Reviewed by Kevin Finnerty
“Slow down for a second,” yells Chet (Paul Giamatti). “Are you kidding?! I’m never going slow again,” yells back Turbo (Ryan Reynolds), a garden snail who – after being exposed to some nitrous oxide in a freak accident – is now the fastest snail in the world in the animated comedy movie Turbo.
All his life Turbo has dreamed of going fast and of one day being in the Indy 500. Of course, being a snail, this seemed to be an impossible dream and made Turbo the laughing stock of the garden amongst all the garden snails. One night after accidentally breaking the television in the garage where Turbo always watches the car racing coverage, the sad snail slowly slugs away moping. But after a freak accident involving nitrous oxide, Turbo discovers to his amazement he’s the fastest snail in the world.
The next day Turbo uses his great speed to save his older brother Chet from a few hungry crows, and both of them get snailnapped by Tito (Michael Pena), a truck driver and taco salesman whose hobby is snail races. After showing off for Tito in his first race and making friends with the other snails led by Whiplash (Samuel L. Jackson), Turbo begins slowly indicating to Tito – as best a snail can – that he should enter him to race in the INDY 500.
Cute and funny, Turbo is a routine, predictable underdog story that’s elevated by its very talented voice cast. Paul Giamatti is perfect, bringing to life Chet the overprotective big brother who just can’t bring himself to understand or support Turbo’s dream even after it becomes obvious that his little brother is exceptionally fast. Ryan Reynolds is solid as the voice of Turbo, the snail who dreams of speed but who deep down wants his brother’s support. It’s the snail brothers whose story have any kind of emotional impact, as well as a little humor.

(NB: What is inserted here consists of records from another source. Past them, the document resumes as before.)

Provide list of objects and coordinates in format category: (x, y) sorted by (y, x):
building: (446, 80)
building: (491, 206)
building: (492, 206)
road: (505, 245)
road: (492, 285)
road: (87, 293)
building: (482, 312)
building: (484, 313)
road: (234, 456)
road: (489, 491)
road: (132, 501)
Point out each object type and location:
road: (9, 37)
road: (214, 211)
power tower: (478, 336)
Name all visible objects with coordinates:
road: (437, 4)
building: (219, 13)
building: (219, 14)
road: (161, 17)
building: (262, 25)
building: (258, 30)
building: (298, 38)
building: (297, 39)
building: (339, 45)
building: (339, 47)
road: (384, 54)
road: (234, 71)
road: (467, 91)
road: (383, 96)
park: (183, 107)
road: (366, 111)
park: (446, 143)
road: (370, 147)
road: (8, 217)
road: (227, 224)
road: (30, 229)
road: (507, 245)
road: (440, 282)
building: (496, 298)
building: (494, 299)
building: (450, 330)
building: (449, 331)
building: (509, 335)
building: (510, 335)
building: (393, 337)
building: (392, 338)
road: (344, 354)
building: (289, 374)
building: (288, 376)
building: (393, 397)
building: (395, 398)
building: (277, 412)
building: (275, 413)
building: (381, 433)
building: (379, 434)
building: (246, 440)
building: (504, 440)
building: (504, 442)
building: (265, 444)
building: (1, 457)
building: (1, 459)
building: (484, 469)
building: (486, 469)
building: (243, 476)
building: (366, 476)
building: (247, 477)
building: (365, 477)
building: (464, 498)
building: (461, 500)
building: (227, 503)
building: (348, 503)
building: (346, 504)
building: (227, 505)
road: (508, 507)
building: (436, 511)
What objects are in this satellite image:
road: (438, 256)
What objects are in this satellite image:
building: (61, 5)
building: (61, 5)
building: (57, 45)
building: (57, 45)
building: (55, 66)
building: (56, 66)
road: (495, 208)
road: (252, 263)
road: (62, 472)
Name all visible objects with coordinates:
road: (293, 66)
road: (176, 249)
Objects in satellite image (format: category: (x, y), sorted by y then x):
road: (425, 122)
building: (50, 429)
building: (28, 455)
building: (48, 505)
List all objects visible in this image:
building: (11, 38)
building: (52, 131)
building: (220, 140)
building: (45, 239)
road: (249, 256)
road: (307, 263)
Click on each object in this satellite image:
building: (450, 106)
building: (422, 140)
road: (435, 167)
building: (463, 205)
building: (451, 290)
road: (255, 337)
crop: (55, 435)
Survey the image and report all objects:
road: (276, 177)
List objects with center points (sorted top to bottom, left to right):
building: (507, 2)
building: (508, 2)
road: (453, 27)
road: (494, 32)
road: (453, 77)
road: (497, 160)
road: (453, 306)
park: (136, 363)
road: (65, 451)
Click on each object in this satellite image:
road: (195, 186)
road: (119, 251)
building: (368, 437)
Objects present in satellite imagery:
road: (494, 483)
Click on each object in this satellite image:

Samuel L. Jackson is…Samuel L. Jackson. As Whiplash, he’s the cool, laid-back leader of the racing snails. Thankfully there’s not too much of Whiplash or Jackson would steal and upstage the film from the main characters.
The animation looks great with bright, vibrant colors and the action up on the screen is sure to have the kids mesmerized in their seats. However, it’ll most likely leave parents glancing at their watches and waiting for the credits to role. And, once again, there is no reason to spend the extra few dollars for the non-existent 3D effect.
Filled with laughs for the kids and good action scenes but missing anything worthwhile for adults, Turbo is sure to be a fun trip to the theater for the younger set but will leave the adults waiting at the finish line for it to finally end.
Turbo opens in theaters on July 17, 2013 and is rated PG for some mild action and thematic elements.